To better explain the above question, you could consider the stages of cancer progression. “Stage 2” is a fictitious name for a clinical/bioinformatics description of a stage of a cancer. This is not a biological term. Which type of term should go into CBO? I would guess that the biological term should go in which describes the biology of a cell at “stage 2”, and then perhaps use synonyms to link to bioinformatics/clinical terms. There probably shouldn’t be a mix of the two types of terms as the primary labels.

Additionally, competency questions can help determine the scope. You can make a list of descriptive sentences that you want the ontology to be able to describe, such as “The behavior of asymmetric division (e.g. stem cell division)”. By listing a number of such sentences, you can determine which are out of scope and which must be included, thus building up a clear definition of the scope.

Granularity

For me the granularity question has two aspects: first, and more generally, is how fine-grained do you want to be with your terms; second, and more interestingly, is in the context of CBO, are we interested in the behavior of cells and/or the behavior in cells? The examples given in the workshop material seem to come from both of these areas (see http://cbo.compucell3d.org/index.php/Breakout_Session_Groups).

Question: Should CBO deal with the behavior OF cells and/or the behavior IN cells?

For the above question we can use as examples cell polarization and cell movement. Both are listed in the link to the wiki provided just above, so both are considered within the scope of CBO. However, cell movement is a characteristic behavior of a cell, while polarization is something that happens in a cell (e.g. polarization within a S.cerevisiae cell with regards to the budscar). Both of these types of behaviors are relevant, but they are different classes of behavior and may be an appropriate separation within the CBO hierarchy.

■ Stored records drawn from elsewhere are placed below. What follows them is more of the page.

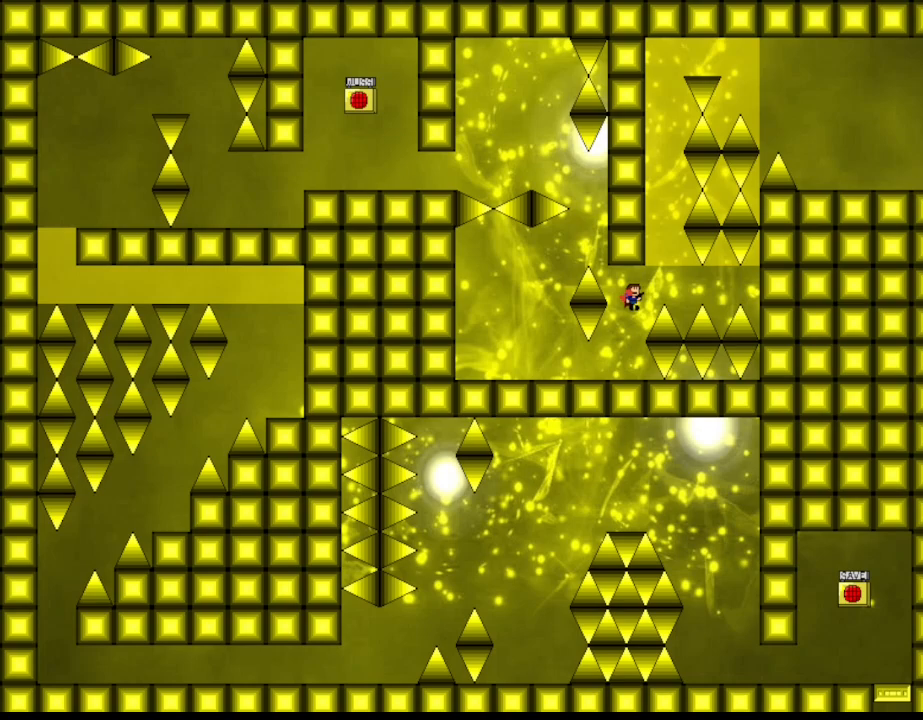
{"keys": ["l_up"], "events": [[83, "l_up", "up"], [183, "l_up", "down"], [183, "right", "up"], [267, "left", "down"], [317, "left", "up"], [333, "l_up", "up"], [367, "l_up", "down"]]}
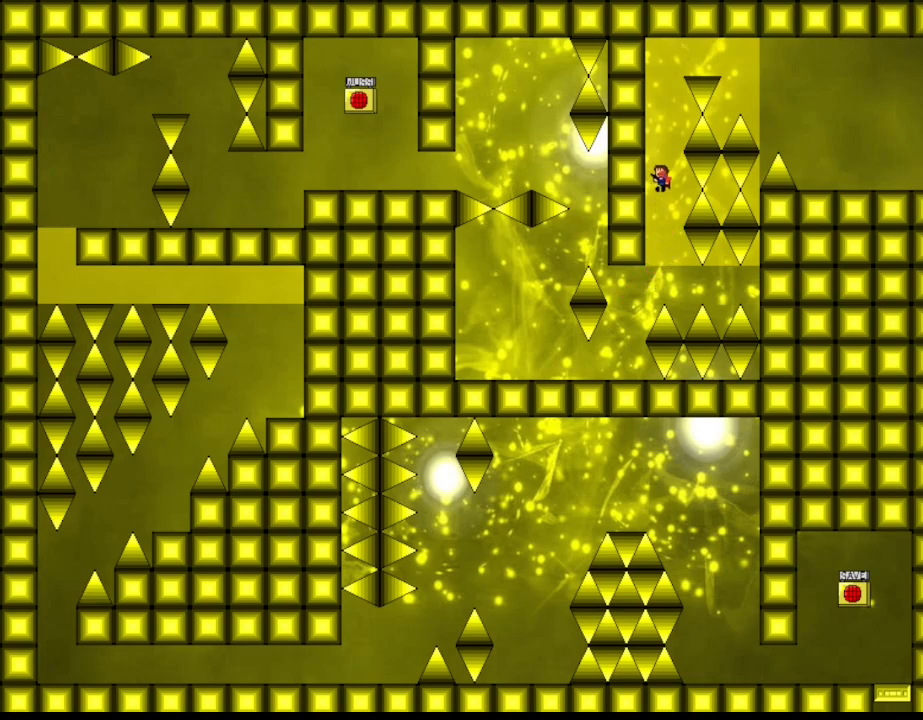
{"keys": ["right"], "events": [[17, "l_up", "up"], [67, "l_up", "down"], [200, "l_up", "up"], [250, "l_up", "down"], [350, "l_up", "up"], [400, "l_up", "down"], [467, "right", "down"], [483, "l_up", "up"]]}
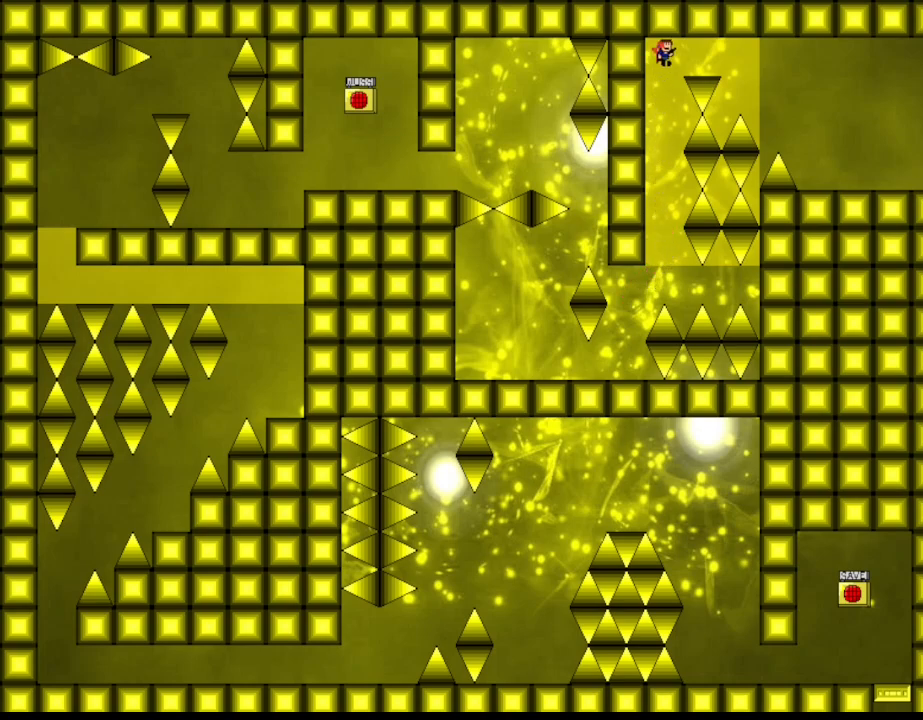
{"keys": ["l_up", "right"], "events": [[50, "l_up", "down"], [117, "l_up", "up"], [167, "l_up", "down"], [233, "l_up", "up"], [300, "l_up", "down"], [367, "l_up", "up"], [433, "l_up", "down"]]}
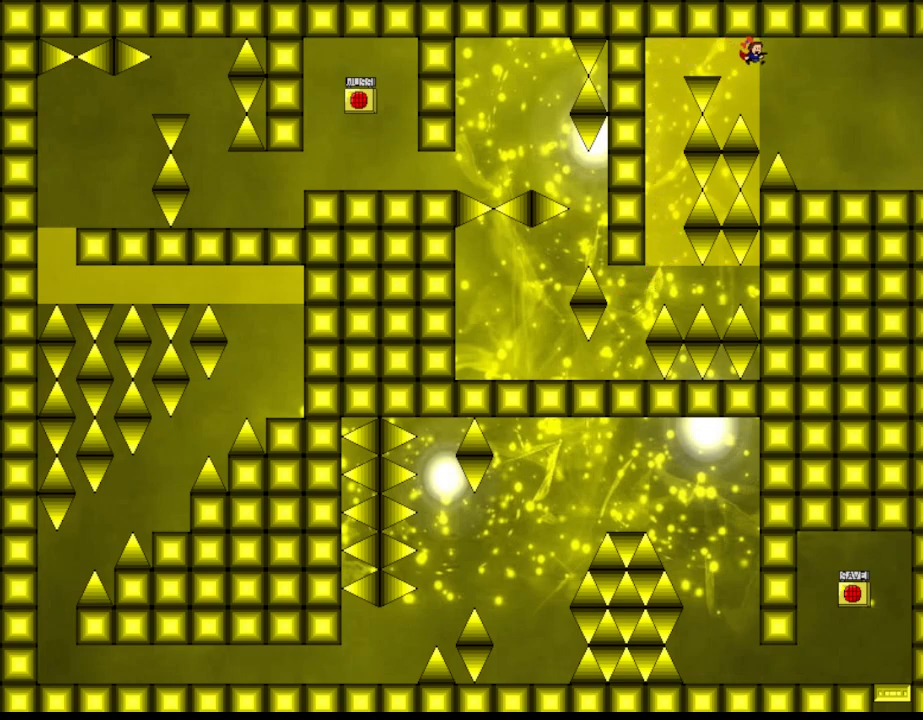
{"keys": ["right"], "events": [[33, "l_up", "up"]]}
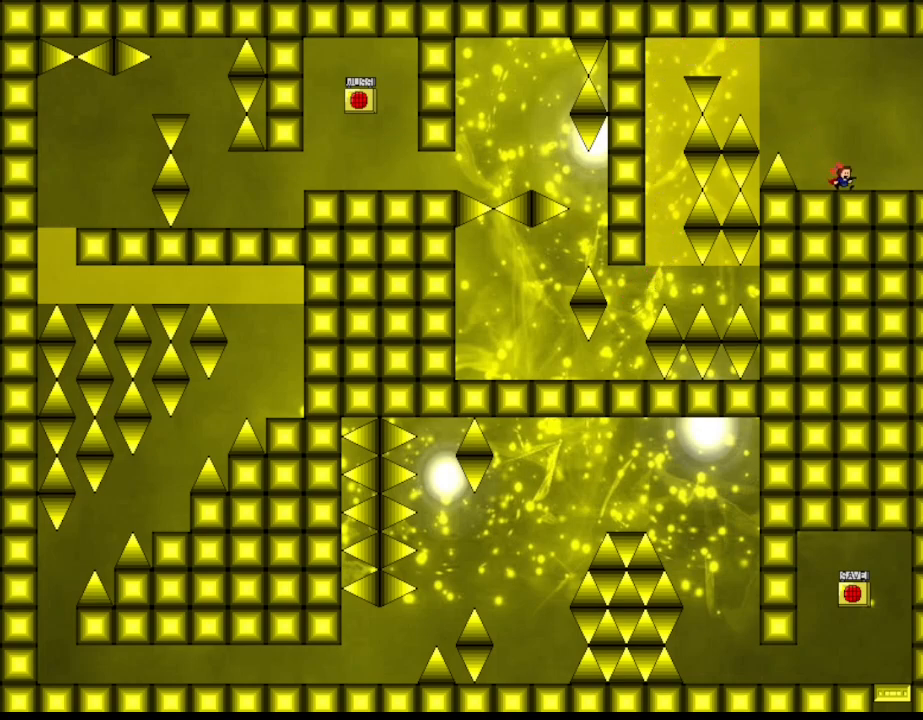
{"keys": ["right"], "events": []}
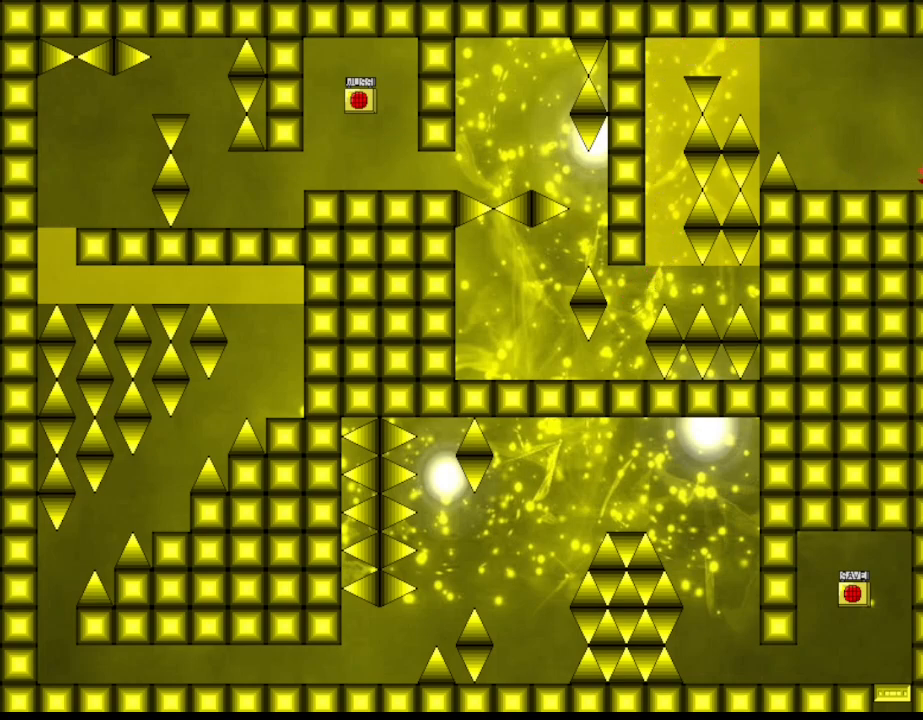
{"keys": ["right"], "events": [[167, "right", "up"], [433, "right", "down"]]}
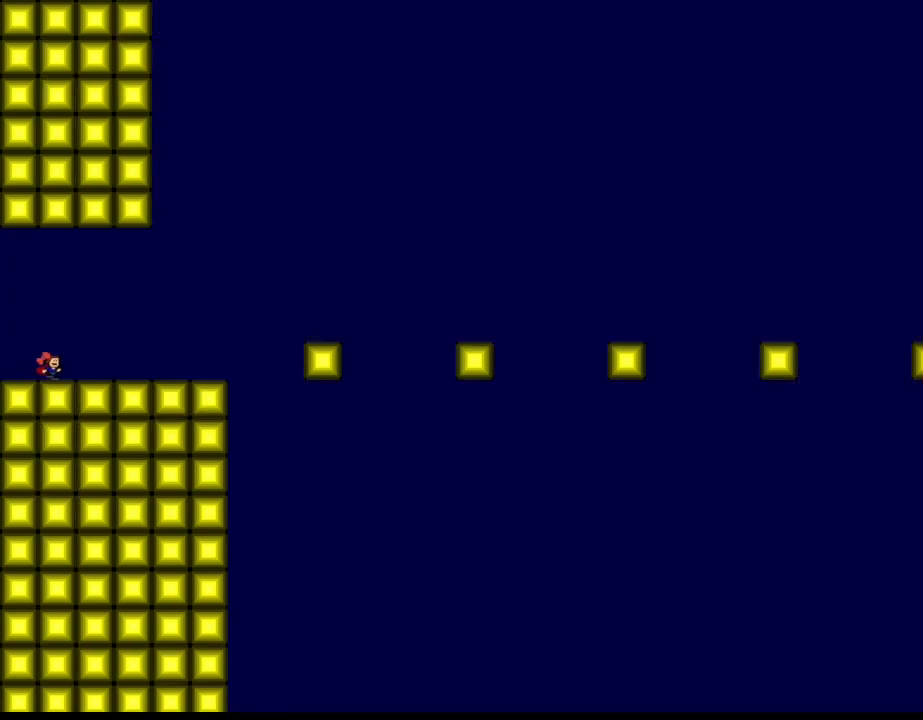
{"keys": ["right"], "events": []}
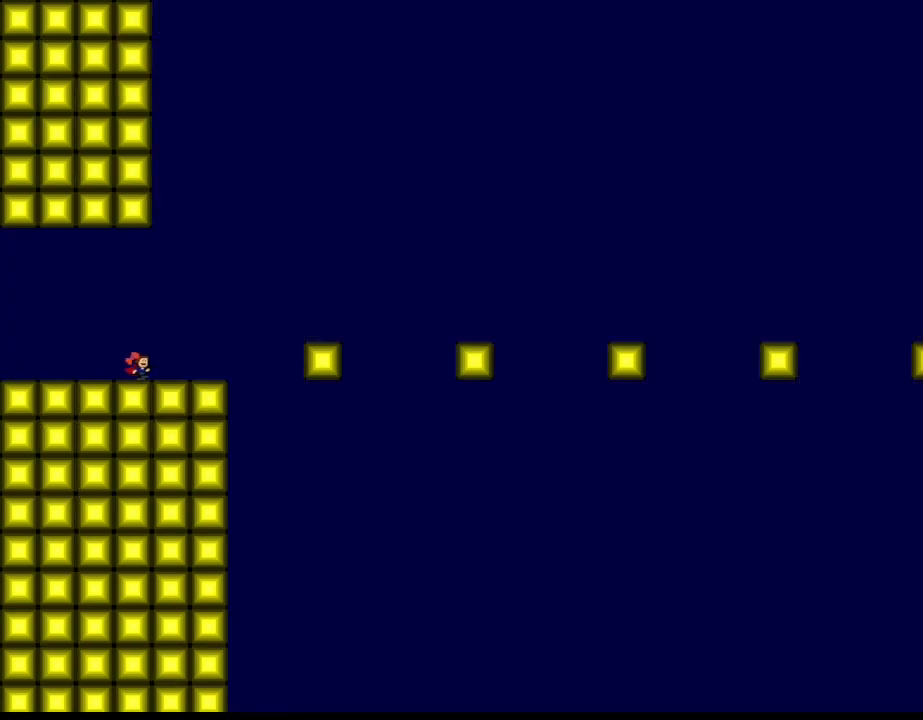
{"keys": ["l_up", "right"], "events": [[400, "l_up", "down"]]}
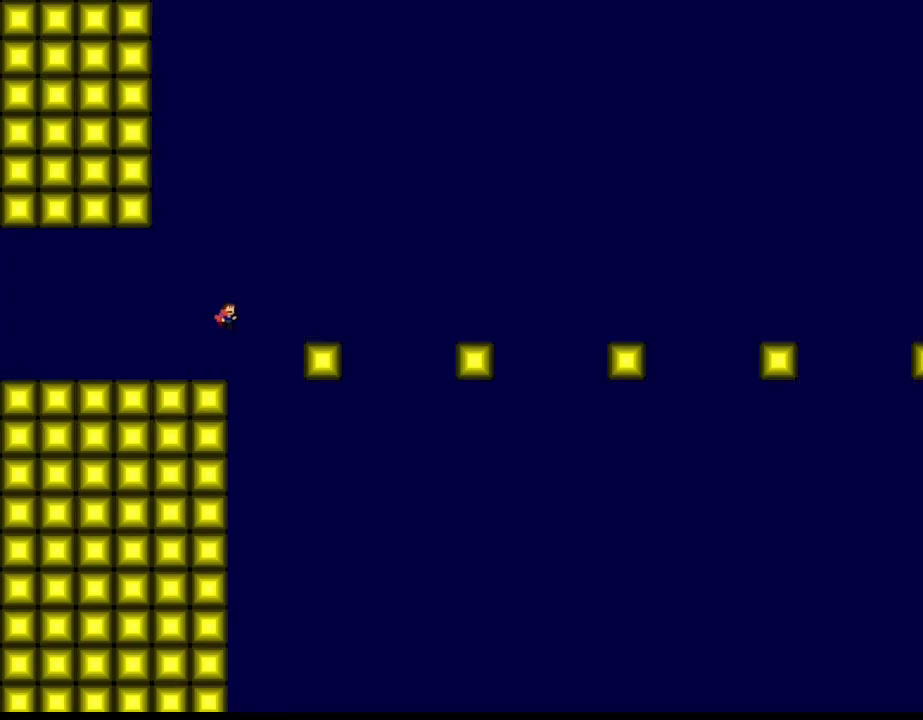
{"keys": ["right"], "events": [[150, "l_up", "up"]]}
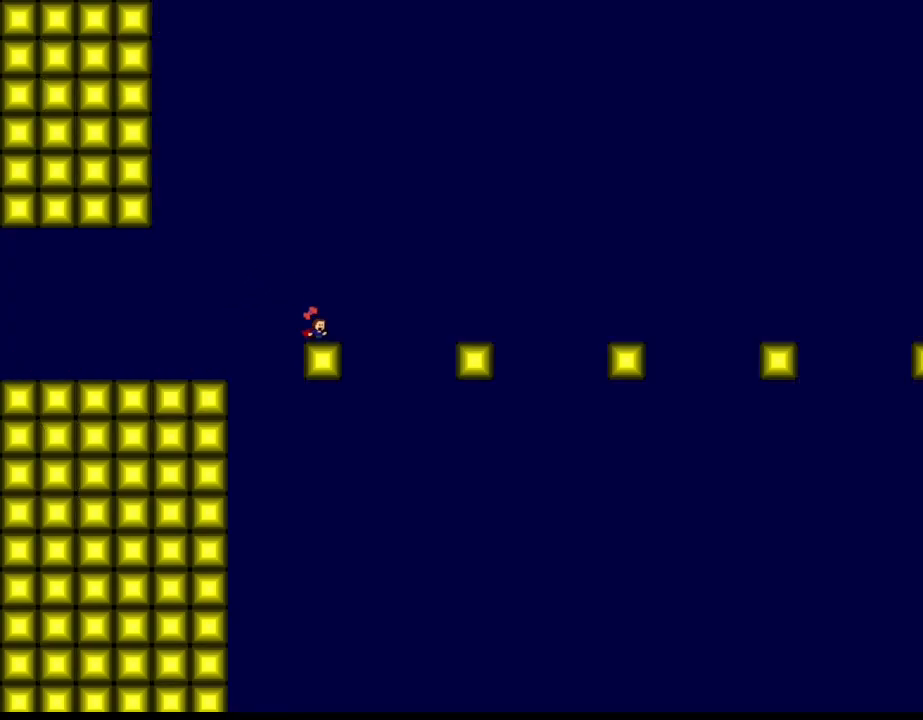
{"keys": ["right"], "events": [[67, "l_up", "down"], [450, "l_up", "up"]]}
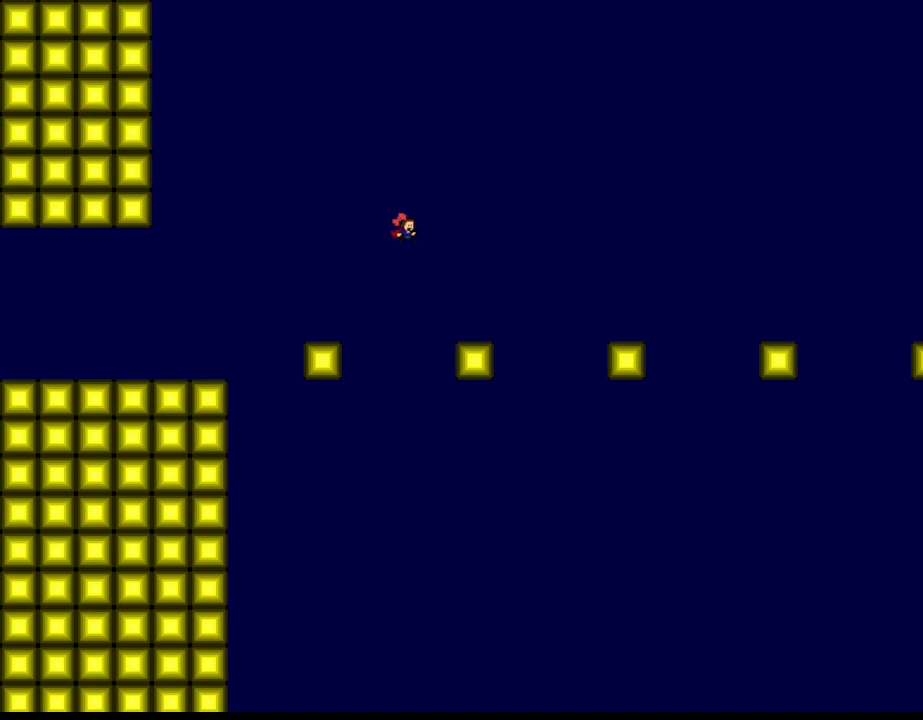
{"keys": ["l_up", "right"], "events": [[417, "l_up", "down"]]}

As an aside, is cell division a behavior? It is covered in the CBO material, so with respect to CBO, it is. I think that the CBO is intended to deal with single cells, so I’m not sure where cell division fits in.

These questions should be considered, but you should also try not to let them reduce the effectiveness and efficiency of ontology development. However, as with many biological domains, try to ensure that everyone is on the same page with their goals, scope, and granularity and there will be (I believe!) fewer arguments and more results.

Also, I am positive I’ve missed stuff out, so please add your suggestions in the comments!

With special thanks to Phil Lord for the useful discussions surrounding ontology building that formed the basis for this post.